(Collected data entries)
****************

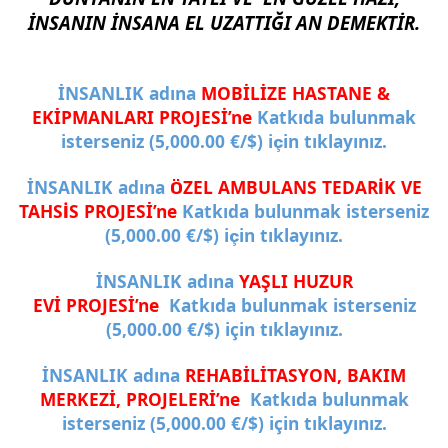
İNSANIN İNSANA EL UZATTIĞI AN DEMEKTİR.
İNSANLIK adına
MOBİLİZE HASTANE &
EKİPMANLARI PROJESİ’ne
Katkıda bulunmak
isterseniz (5,000.00 €/$) i
in tıklayınız.
ç
İNSANLIK adına
ZEL AMBULANS TEDAR
K VE
Ö
İ
TAHS
S PROJESİ’ne
Katkıda bulunmak isterseniz
İ
(5,000.00 €/$) i
in tıklayınız.
ç
İNSANLIK adına
YAŞLI HUZUR
EVİ PROJESİ’ne
Katkıda bulunmak isterseniz
(5,000.00 €/$) için tıklayınız.
İNSANLIK adına
REHABİLİTASYON, BAKIM
MERKEZİ, PROJELERİ’ne
Katkıda bulunmak
isterseniz (5,000.00 €/$) için tıklayınız.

****************

EXERCISE DETAILS:
The answer must repeat every record exactly, with all pictures left out.

ANSWER SPACE:
İNSANIN İNSANA EL UZATTIĞI AN DEMEKTİR.
İNSANLIK adına
MOBİLİZE HASTANE &
EKİPMANLARI PROJESİ’ne
Katkıda bulunmak
isterseniz (5,000.00 €/$) i
in tıklayınız.
ç
İNSANLIK adına
ZEL AMBULANS TEDAR
K VE
Ö
İ
TAHS
S PROJESİ’ne
Katkıda bulunmak isterseniz
İ
(5,000.00 €/$) i
in tıklayınız.
ç
İNSANLIK adına
YAŞLI HUZUR
EVİ PROJESİ’ne
Katkıda bulunmak isterseniz
(5,000.00 €/$) için tıklayınız.
İNSANLIK adına
REHABİLİTASYON, BAKIM
MERKEZİ, PROJELERİ’ne
Katkıda bulunmak
isterseniz (5,000.00 €/$) için tıklayınız.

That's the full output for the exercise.